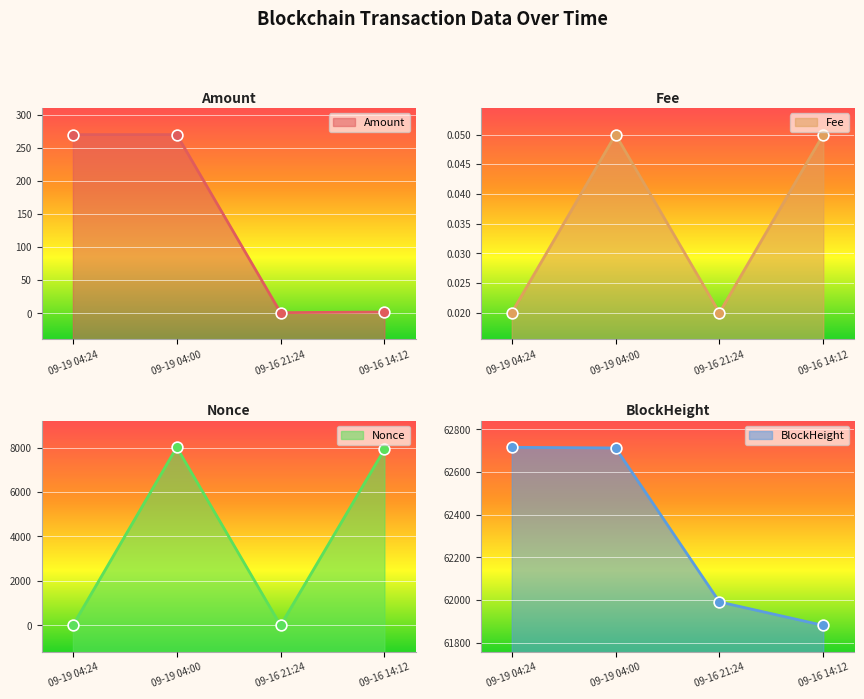

Which series has the largest total across all categories?

BlockHeight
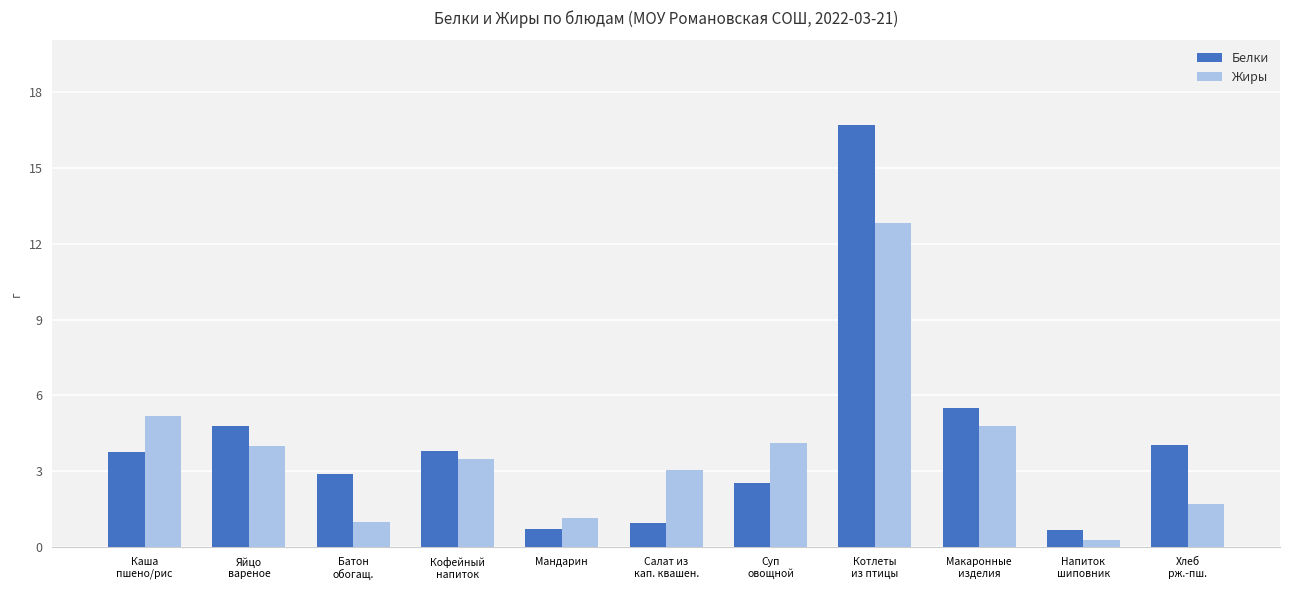

What is the difference between the maximum and minimum values in the Белки series?

16.0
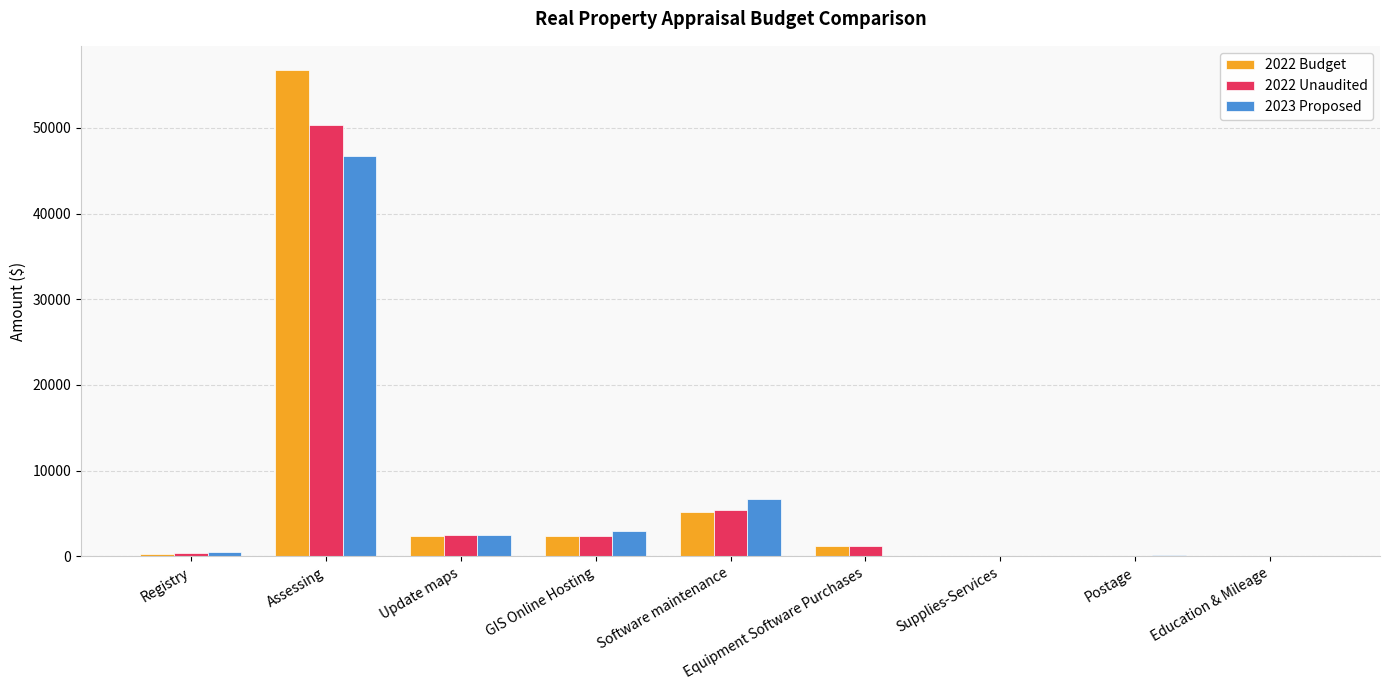

What is the maximum value shown in the chart?

56720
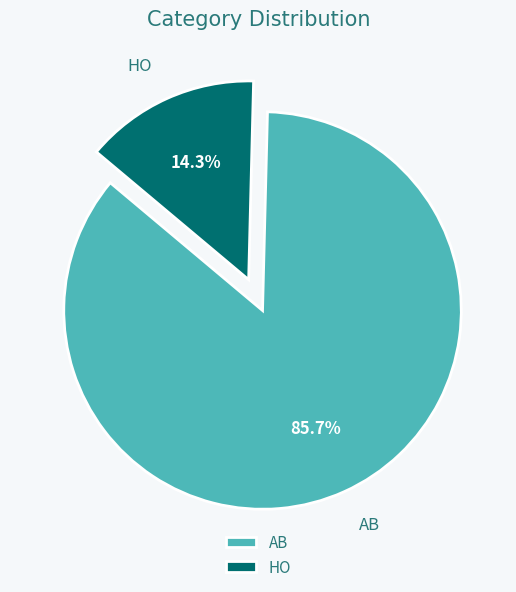

Do AB and HO together represent more than half of the pie?

Yes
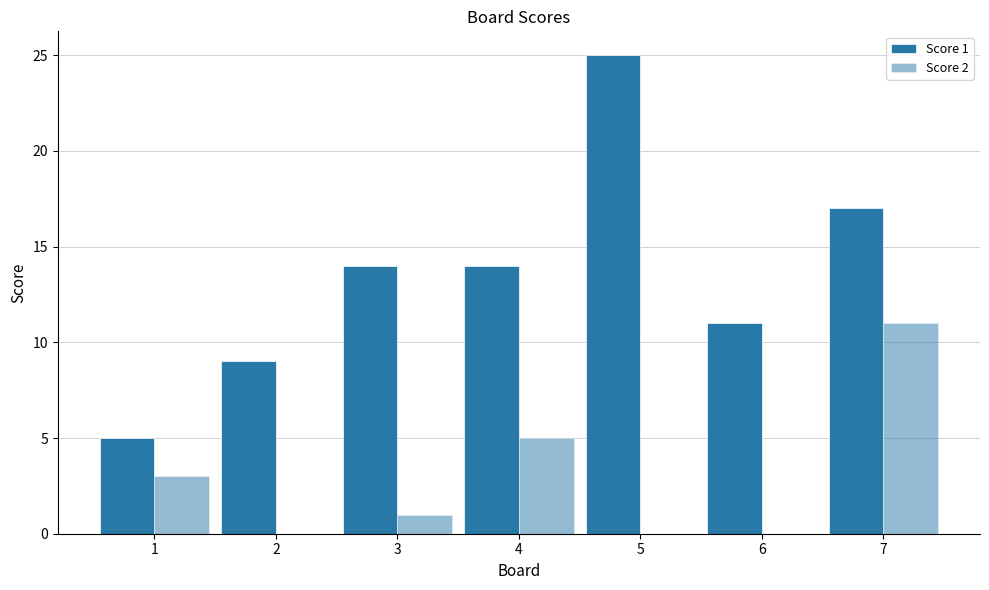

Reading left to right, what are all the values shown in this chart?

Score 1: 5	9	14	14	25	11	17
Score 2: 3	0	1	5	0	0	11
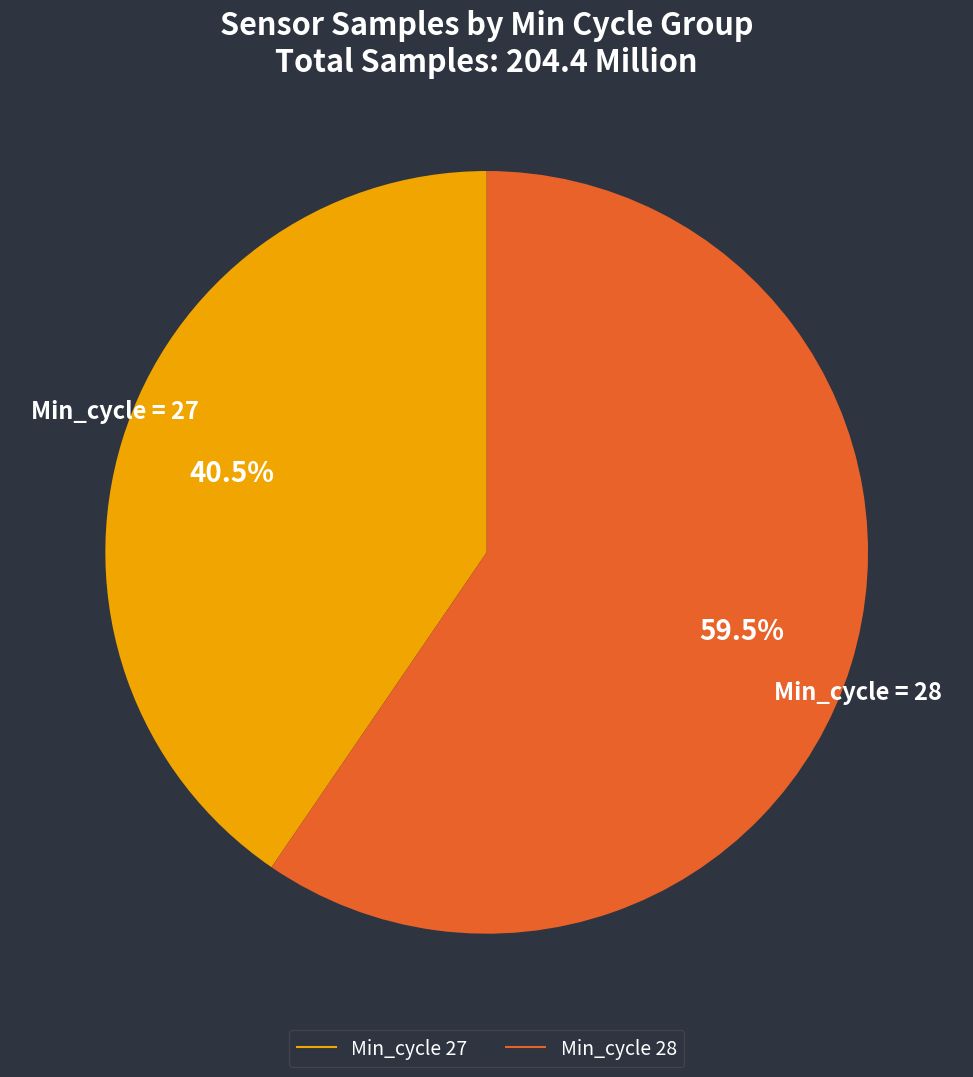

Is there a majority slice in this chart?

Yes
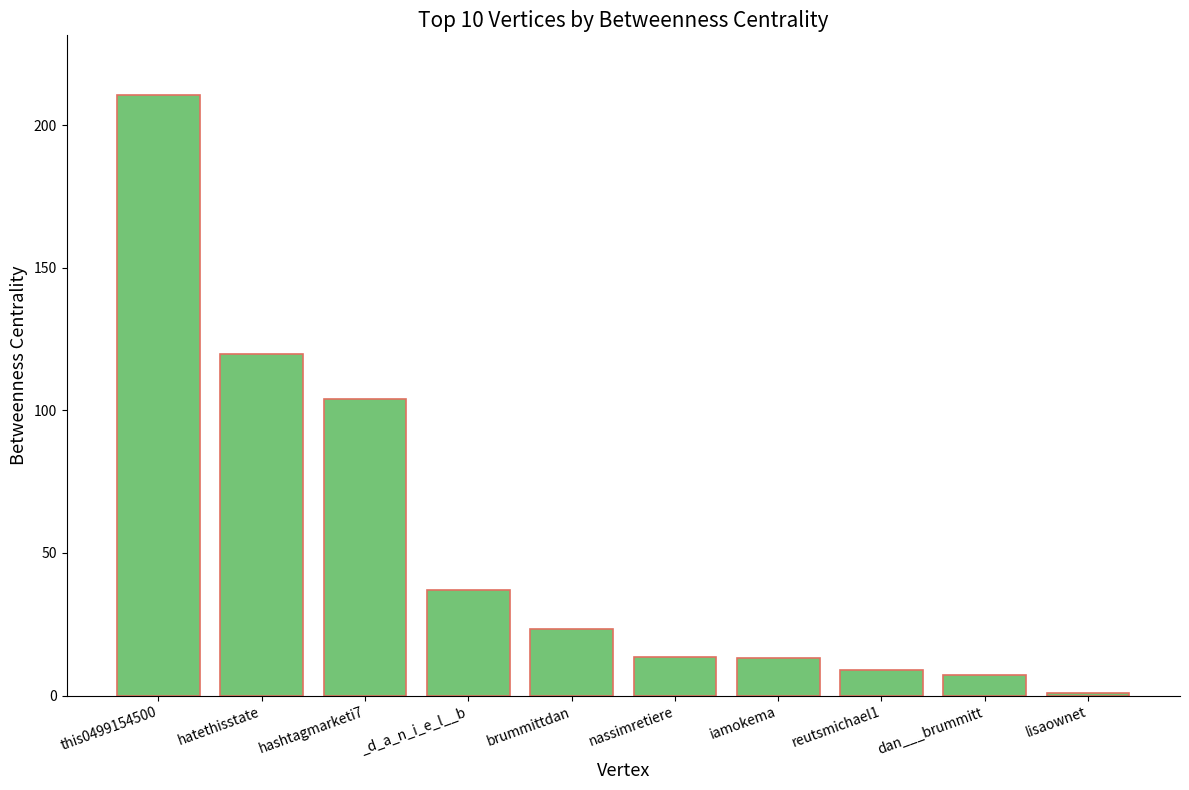

How many bars are there in total?

10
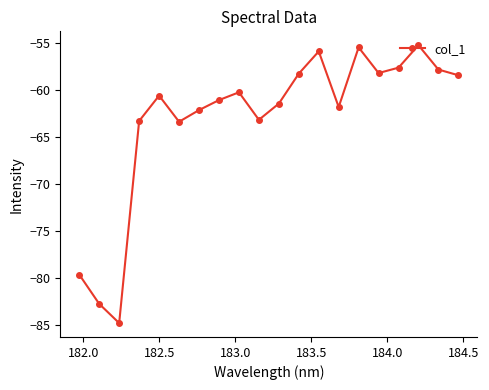

What is the minimum value shown in the chart?

-84.8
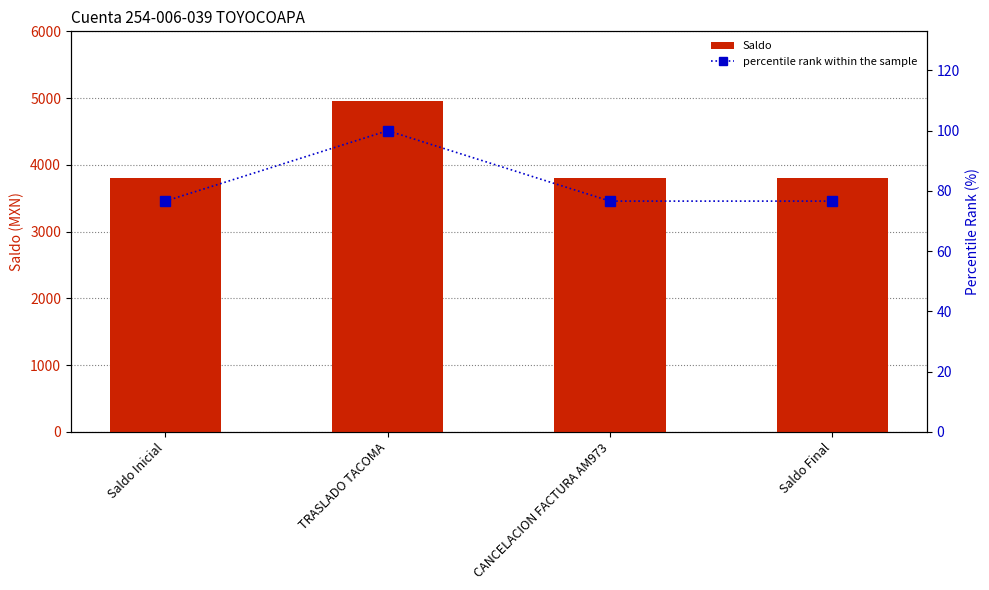

Reading left to right, list all the values displayed in this chart.

Saldo: 3799.4	4959.4	3799.4	3799.4
percentile rank within the sample: 76.6	100.0	76.6	76.6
***
### Work task:
Rewrite the listing above with every "chart" swapped for "graph", keeping everything else the same. Omit the pictures.

### Written answer:
Which series has the largest total across all categories?

BlockHeight

What is the difference between the maximum and minimum values in the Белки series?

16.0

What is the maximum value shown in the graph?

56720

Do AB and HO together represent more than half of the pie?

Yes

Reading left to right, what are all the values shown in this graph?

Score 1: 5	9	14	14	25	11	17
Score 2: 3	0	1	5	0	0	11

Is there a majority slice in this graph?

Yes

How many bars are there in total?

10

What is the minimum value shown in the graph?

-84.8

Reading left to right, list all the values displayed in this graph.

Saldo: 3799.4	4959.4	3799.4	3799.4
percentile rank within the sample: 76.6	100.0	76.6	76.6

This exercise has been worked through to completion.